▸ **ASSIGNED TASK**:
Reproduce every line of the material below word for word, with no changes.

═══ MATERIAL SHOWN

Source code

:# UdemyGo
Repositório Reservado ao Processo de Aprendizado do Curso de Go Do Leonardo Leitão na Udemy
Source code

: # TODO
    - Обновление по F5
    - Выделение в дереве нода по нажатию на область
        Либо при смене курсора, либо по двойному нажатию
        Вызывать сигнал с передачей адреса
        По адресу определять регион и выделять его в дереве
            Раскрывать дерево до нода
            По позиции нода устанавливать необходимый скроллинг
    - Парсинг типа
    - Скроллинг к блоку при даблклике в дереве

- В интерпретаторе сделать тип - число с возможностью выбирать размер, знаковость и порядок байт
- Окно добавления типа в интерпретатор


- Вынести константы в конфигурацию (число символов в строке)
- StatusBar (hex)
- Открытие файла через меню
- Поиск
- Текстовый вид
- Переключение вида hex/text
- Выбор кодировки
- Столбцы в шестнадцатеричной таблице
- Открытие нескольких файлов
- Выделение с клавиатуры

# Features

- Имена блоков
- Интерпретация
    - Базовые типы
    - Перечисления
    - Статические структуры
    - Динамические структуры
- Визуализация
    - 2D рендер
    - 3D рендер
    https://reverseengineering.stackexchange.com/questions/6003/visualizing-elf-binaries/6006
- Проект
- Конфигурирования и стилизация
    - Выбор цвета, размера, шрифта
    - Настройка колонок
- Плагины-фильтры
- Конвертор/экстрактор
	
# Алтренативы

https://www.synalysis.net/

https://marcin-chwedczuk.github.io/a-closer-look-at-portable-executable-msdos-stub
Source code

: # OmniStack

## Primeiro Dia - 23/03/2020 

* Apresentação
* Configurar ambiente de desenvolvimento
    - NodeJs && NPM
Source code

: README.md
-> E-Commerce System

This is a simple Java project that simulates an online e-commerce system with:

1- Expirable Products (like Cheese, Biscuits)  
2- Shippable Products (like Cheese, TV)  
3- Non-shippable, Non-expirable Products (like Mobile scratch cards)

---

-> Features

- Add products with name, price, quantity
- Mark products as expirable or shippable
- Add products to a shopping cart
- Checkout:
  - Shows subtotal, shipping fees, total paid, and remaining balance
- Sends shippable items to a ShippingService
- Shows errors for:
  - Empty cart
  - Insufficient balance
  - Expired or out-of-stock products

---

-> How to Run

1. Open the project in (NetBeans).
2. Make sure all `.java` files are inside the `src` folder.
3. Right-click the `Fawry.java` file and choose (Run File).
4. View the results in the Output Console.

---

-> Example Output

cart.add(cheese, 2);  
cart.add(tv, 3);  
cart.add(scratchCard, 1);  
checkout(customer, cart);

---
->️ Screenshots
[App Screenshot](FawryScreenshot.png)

══════

▸ **FINAL ANSWER**:
Source code

:# UdemyGo
Repositório Reservado ao Processo de Aprendizado do Curso de Go Do Leonardo Leitão na Udemy
Source code

: # TODO
    - Обновление по F5
    - Выделение в дереве нода по нажатию на область
        Либо при смене курсора, либо по двойному нажатию
        Вызывать сигнал с передачей адреса
        По адресу определять регион и выделять его в дереве
            Раскрывать дерево до нода
            По позиции нода устанавливать необходимый скроллинг
    - Парсинг типа
    - Скроллинг к блоку при даблклике в дереве

- В интерпретаторе сделать тип - число с возможностью выбирать размер, знаковость и порядок байт
- Окно добавления типа в интерпретатор


- Вынести константы в конфигурацию (число символов в строке)
- StatusBar (hex)
- Открытие файла через меню
- Поиск
- Текстовый вид
- Переключение вида hex/text
- Выбор кодировки
- Столбцы в шестнадцатеричной таблице
- Открытие нескольких файлов
- Выделение с клавиатуры

# Features

- Имена блоков
- Интерпретация
    - Базовые типы
    - Перечисления
    - Статические структуры
    - Динамические структуры
- Визуализация
    - 2D рендер
    - 3D рендер
    https://reverseengineering.stackexchange.com/questions/6003/visualizing-elf-binaries/6006
- Проект
- Конфигурирования и стилизация
    - Выбор цвета, размера, шрифта
    - Настройка колонок
- Плагины-фильтры
- Конвертор/экстрактор
	
# Алтренативы

https://www.synalysis.net/

https://marcin-chwedczuk.github.io/a-closer-look-at-portable-executable-msdos-stub
Source code

: # OmniStack

## Primeiro Dia - 23/03/2020 

* Apresentação
* Configurar ambiente de desenvolvimento
    - NodeJs && NPM
Source code

: README.md
-> E-Commerce System

This is a simple Java project that simulates an online e-commerce system with:

1- Expirable Products (like Cheese, Biscuits)  
2- Shippable Products (like Cheese, TV)  
3- Non-shippable, Non-expirable Products (like Mobile scratch cards)

---

-> Features

- Add products with name, price, quantity
- Mark products as expirable or shippable
- Add products to a shopping cart
- Checkout:
  - Shows subtotal, shipping fees, total paid, and remaining balance
- Sends shippable items to a ShippingService
- Shows errors for:
  - Empty cart
  - Insufficient balance
  - Expired or out-of-stock products

---

-> How to Run

1. Open the project in (NetBeans).
2. Make sure all `.java` files are inside the `src` folder.
3. Right-click the `Fawry.java` file and choose (Run File).
4. View the results in the Output Console.

---

-> Example Output

cart.add(cheese, 2);  
cart.add(tv, 3);  
cart.add(scratchCard, 1);  
checkout(customer, cart);

---
->️ Screenshots
[App Screenshot](FawryScreenshot.png)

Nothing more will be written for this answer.